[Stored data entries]
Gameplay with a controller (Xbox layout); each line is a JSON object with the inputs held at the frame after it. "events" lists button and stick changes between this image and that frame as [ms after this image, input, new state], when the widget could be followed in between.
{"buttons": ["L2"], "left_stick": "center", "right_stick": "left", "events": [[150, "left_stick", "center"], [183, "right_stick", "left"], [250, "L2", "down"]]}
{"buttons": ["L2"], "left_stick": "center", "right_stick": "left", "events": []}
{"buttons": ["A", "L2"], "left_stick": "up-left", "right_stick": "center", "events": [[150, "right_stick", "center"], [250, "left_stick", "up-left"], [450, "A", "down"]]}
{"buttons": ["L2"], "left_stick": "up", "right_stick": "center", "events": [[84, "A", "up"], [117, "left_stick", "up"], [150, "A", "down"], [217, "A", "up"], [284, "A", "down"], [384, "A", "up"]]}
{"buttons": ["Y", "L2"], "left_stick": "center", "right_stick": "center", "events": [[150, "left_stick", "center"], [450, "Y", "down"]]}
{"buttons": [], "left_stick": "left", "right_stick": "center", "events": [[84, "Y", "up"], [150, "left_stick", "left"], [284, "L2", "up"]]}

» **Requirement**: Each record is to be restated word for word.

» **Exercise output**:
Gameplay with a controller (Xbox layout); each line is a JSON object with the inputs held at the frame after it. "events" lists button and stick changes between this image and that frame as [ms after this image, input, new state], when the widget could be followed in between.
{"buttons": ["L2"], "left_stick": "center", "right_stick": "left", "events": [[150, "left_stick", "center"], [183, "right_stick", "left"], [250, "L2", "down"]]}
{"buttons": ["L2"], "left_stick": "center", "right_stick": "left", "events": []}
{"buttons": ["A", "L2"], "left_stick": "up-left", "right_stick": "center", "events": [[150, "right_stick", "center"], [250, "left_stick", "up-left"], [450, "A", "down"]]}
{"buttons": ["L2"], "left_stick": "up", "right_stick": "center", "events": [[84, "A", "up"], [117, "left_stick", "up"], [150, "A", "down"], [217, "A", "up"], [284, "A", "down"], [384, "A", "up"]]}
{"buttons": ["Y", "L2"], "left_stick": "center", "right_stick": "center", "events": [[150, "left_stick", "center"], [450, "Y", "down"]]}
{"buttons": [], "left_stick": "left", "right_stick": "center", "events": [[84, "Y", "up"], [150, "left_stick", "left"], [284, "L2", "up"]]}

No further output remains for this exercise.